That decision "threatens to impose a huge financial and practical burden on manufacturers of technology products."The case began in 2000 when the Taiwanese companies were sued by LG for infringing several computer chip patents. The appellants are complaining that LG is double-dipping. The company licensed its patents to Intel and should now be able to go after Quanta and the other companies for violating licenses it already granted. The Patently O blog explains the legal theories:
Exhaustion – also known as the first sale doctrine – serves as a default rule in both patent and copyright laws. Under the principle, a license fee is only be charged one time per object.
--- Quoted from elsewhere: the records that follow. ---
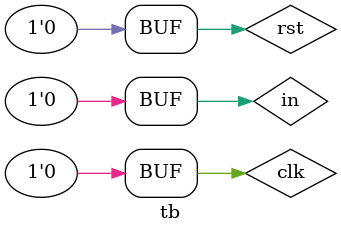
<source format=v>
module tb();
	reg in;
	reg clk;
	reg rst;
	wire out;
	
	FF FF1(.ffin(in),.ffout(out),.ffrst(rst),.ffclk(clk));
	CG5 CG51(.cgin(in),.cgclck(clk),.cgnrst(rst));
	
	initial begin
		in = 0;
		clk = 0;
		rst = 0;
	end
endmodule
</source>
Thus, a rights holder controls the first sale of a protected object, but does not control subsequent sales. The copyright rule is codified in Section 109. The patent rule, however, is only based on case law.
On appeal, the Court of Appeals for the Federal Circuit (CAFC) reversed, finding that when restrictions are placed on a license, "it is more reasonable to infer that the parties negotiated a price that reflects only the value of the ‘use’ rights conferred by the patentee." The appellate panel found that there was no exhaustion because of express conditions on the use of Intel's licensed products -- specifically that the products could not be combined with non-Intel parts.
LG's argument is that Intel chose to pay less for the patents and expressly chose not to cover its partners. Therefore, LG should be able to claim its royalties from nonlicensed users of its technology.
Oral arguments have not yet been scheduled.